Une semaine s'écoula, ma mère pensait désespérée, "Comme les gens ne peuvent pas m'aider, il y a encore le dernier espoir". Grâce à mon acte déraisonnable, ma mère a consciemment franchi le seuil de l'église pour la première fois. Là, elle vit une icône de la Mère de Dieu et tomba à genoux devant elle. Sans connaître de prières, elle dit à la sainte Théotokos : "Sainte Mère, toi aussi tu as souffert quand ton Fils a été crucifié, c'est pourquoi tu es la seule à comprendre le cœur d'une mère. Aide-moi à récupérer mon fils. Assure-toi qu'il ne se retrouve pas avec de mauvaises personnes. Qu'il reste en vie et en bonne santé. Ramene-le à la raison et sauve-le". Elle pleura et pria jusqu'à la fermeture de l'église. De retour chez elle, une joie inattendue l'attendait : un télégramme. Il disait qu'elle pouvait venir me chercher à une telle adresse dans la ville de Kouibytchev. Maman se précipita immédiatement à la gare routière et prit le dernier autobus interurbain.
Je n'ai jamais oublié cette nuit-là. Je dormais et je fis un cauchemar. Je fuyais et me cachais de quelqu'un, et des gouttes de pluie tombaient tout le temps sur mon visage. Je ne pouvais pas éviter ces gouttes de pluie, alors je me suis réveillé. Le visage de ma chère et bien-aimée maman était penché sur moi. Elle avait peur de me réveiller et admirait silencieusement son fils endormi qu'elle n'avait pas espéré revoir vivant. Je me suis jeté dans les bras de ma mère en lui demandant pardon et en lui promettant de ne plus jamais m'enfuir de la maison.
Maintenant, après de nombreuses années, je me rends compte que c'est la prière de ma mère, prononcée dans un moment de désespoir et de chagrin, qui a commencé mon chemin vers Dieu. On dit que la prière d'une mère peut vous faire venir du fond de la mer.

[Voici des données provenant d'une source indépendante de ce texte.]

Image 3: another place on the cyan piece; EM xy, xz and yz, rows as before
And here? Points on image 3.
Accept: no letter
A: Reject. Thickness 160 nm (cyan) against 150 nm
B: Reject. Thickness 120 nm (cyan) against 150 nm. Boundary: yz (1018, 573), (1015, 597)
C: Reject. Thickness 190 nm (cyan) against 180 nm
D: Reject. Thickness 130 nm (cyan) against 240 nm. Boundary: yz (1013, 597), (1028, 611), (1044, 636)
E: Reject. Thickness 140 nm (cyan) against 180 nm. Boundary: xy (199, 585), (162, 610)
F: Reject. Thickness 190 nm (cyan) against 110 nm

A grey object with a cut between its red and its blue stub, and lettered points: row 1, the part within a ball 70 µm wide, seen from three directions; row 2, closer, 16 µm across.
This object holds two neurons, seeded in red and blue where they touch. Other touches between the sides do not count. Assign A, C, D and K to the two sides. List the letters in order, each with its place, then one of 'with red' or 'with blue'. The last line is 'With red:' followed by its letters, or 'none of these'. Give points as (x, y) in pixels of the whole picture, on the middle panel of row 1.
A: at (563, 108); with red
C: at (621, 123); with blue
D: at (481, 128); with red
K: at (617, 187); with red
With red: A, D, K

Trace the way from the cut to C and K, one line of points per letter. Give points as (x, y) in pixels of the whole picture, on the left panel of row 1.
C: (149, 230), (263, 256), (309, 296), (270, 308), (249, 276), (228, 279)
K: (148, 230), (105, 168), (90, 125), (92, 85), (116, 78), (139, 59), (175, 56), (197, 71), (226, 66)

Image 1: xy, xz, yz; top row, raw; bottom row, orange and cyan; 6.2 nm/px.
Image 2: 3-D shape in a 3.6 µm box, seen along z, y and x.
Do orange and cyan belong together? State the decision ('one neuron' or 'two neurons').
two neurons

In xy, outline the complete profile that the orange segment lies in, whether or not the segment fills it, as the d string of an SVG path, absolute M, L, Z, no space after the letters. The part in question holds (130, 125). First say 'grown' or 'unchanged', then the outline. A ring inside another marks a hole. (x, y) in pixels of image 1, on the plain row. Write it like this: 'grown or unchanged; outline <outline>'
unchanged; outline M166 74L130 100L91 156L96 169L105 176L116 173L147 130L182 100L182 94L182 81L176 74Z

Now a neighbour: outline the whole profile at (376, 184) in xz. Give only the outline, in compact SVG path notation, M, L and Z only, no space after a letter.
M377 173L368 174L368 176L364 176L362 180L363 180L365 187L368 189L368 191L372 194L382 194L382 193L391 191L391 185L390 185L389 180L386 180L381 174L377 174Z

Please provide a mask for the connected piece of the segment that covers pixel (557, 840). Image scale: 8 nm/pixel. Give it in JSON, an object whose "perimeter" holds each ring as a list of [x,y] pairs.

C'est la Très Miséricordieuse Divine Providence qui a conduit mon acte insensé vers le bien, ayant poussé ma mère à prier.
Depuis lors, quelque chose a commencé à m'arriver. Dans les livres que je lisais, j'ai commencé à remarquer des signes particuliers qui m'ont fait réfléchir sur des questions de foi. J'ai été choqué que dans "L'enfance" de Léon Tolstoï, son personnage, un petit garçon, prie "pour papa et maman". Dans "Robinson Crusoé" de Daniel Defoe, j'ai été surpris de constater que la lecture de la Bible aide Robinson à survivre seul. J'ai été étonné de voir à quel point le volume des contes d'Anderson de l'édition pré-révolutionnaire, que j'ai trouvée par hasard, et les contes de l'auteur que j'avais lus avant l'édition soviétique étaient différents. J'ai remarqué que Gerda surmonte le sort maléfique de la Reine des Neiges par une prière, et le miroir magique a été brisé non pas parce que les démons l'ont élevé de plus en plus haut dans le ciel, mais parce qu'ils voulaient se moquer du Créateur lui-même et de Ses anges. Beaucoup d’autres choses que j'ai apprises dans les livres ont commencé à ébranler mes croyances athées.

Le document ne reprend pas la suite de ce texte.